В Библии, в легенде изгнания из рая, отражена глубокая психологическая закономерность, о которой так хорошо сказал Пушкин в «Евгении Онегине»:
Поучительна история картофеля, привезенного из Америки во Францию. Здесь он долго не получал распространения; церковники его называли «чертовым яблоком», врачи считали, что картофель вреден для здоровья, а агрономы утверждали, что он истощает почву.
Знаменитый французский агроном Антуан Пармантье, будучи в плену в Германии, питался картофелем. Вернувшись на родину, он задался целью внедрить его на французских полях. Однако он долго не мог никого переубедить, соотечественники не признавали картофеля. Тогда Пармантье пошел на хитрость. В 1787 году он добился от короля разрешения посадить картофель на земле, известной своим плохим плодородием. По его просьбе поле охранял вооруженный отряд королевских солдат в полной парадной форме. Но только днем, а на ночь охрана снималась. И тогда народ, привлеченный запретным плодом, начал по ночам выкапывать картофель и сажать его у себя в огородах. А этого и добивался хитроумный агроном.
В соседнем доме со мной живет одна домохозяйка. Икон в ее комнате нет, цитат из религиозных книг от нее никто не слышал. Да и в церковь она никогда не ходила. А вот критику поведения соседей, критику работы домового комитета и Моссовета от нее слышали нередко. И не с глазу на глаз, а на весь квартал.
Особенно она возмущалась перебоями транспорта и медленным строительством линии метро. Написав не одно письмо в газету, она даже слыла «хорошей общественницей».
Но когда стало известно, что будут ломать церковь, на месте которой должна быть станция метро, она вместе с небольшой группой других кликуш, доводящих себя до истерических припадков, стала каждый день ходить именно в этот храм, «пытаясь его отстоять».
А рядом были другие церкви: одна совсем близко, а другая чуть подальше. Предназначенная к сносу церковь никакой архитектурной ценности не имела. А чтобы станцию метро поставить в другом месте, пришлось бы не только снести жилые дома, но и на многие годы создавать неудобства пассажирам метро, в том числе и моей соседке. Но она ни о чем этом не думала, а просто с удовольствием пользовалась случаем безнаказанно поскандалить, прикрываясь религиозным чувством, появившимся у нее из подражания.
Так и она стала «обращенной». Но ненадолго.
Община одной снесенной церкви должна была влиться в общины соседних, рядом расположенных церквей. Но… во главе каждой церковной общины стоит выборная «двадцатка», для которой церковная кружка — это источник немалого дохода. И понятно, члены двадцатки терять и делить свой доход ни с кем не хотели.

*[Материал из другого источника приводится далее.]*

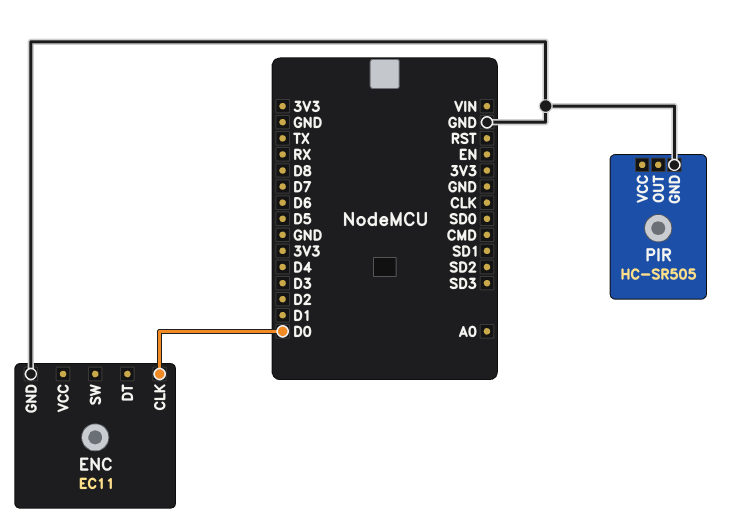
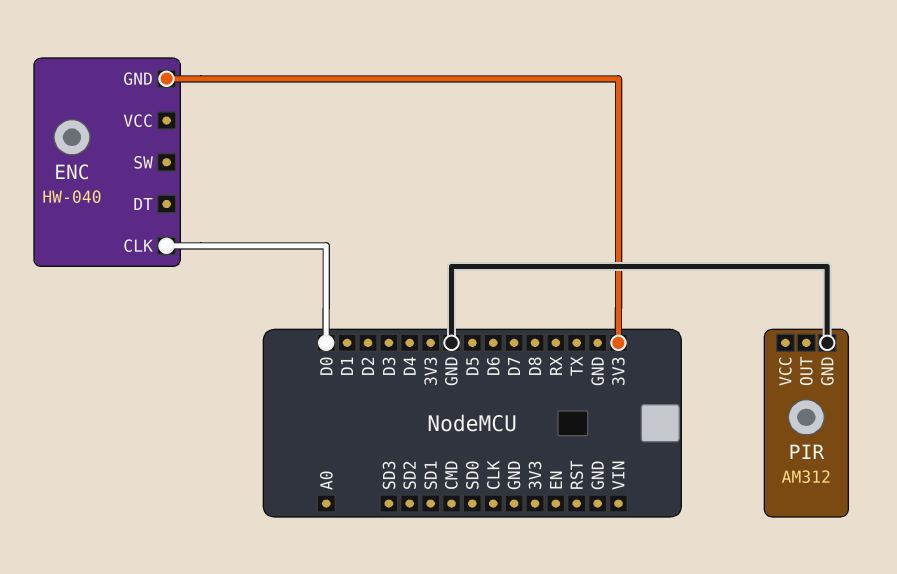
ENC: EC11 -> HW-040
ENC pin GND: GND -> 3V3
PIR: HC-SR505 -> AM312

Проведя соответствующую идеологическую обработку верующих, они настояли, чтобы общины не сливались. При обсуждении вопроса о слиянии общин страсти настолько разгорелись, что, казалось, вопрос стоит о слиянии православной церкви с мусульманской мечетью или еврейской синагогой. «Двадцатка» повернула дело так, что в одном здании церкви начали работать две общины, ну как две школы, в одном и том же помещении, в две смены.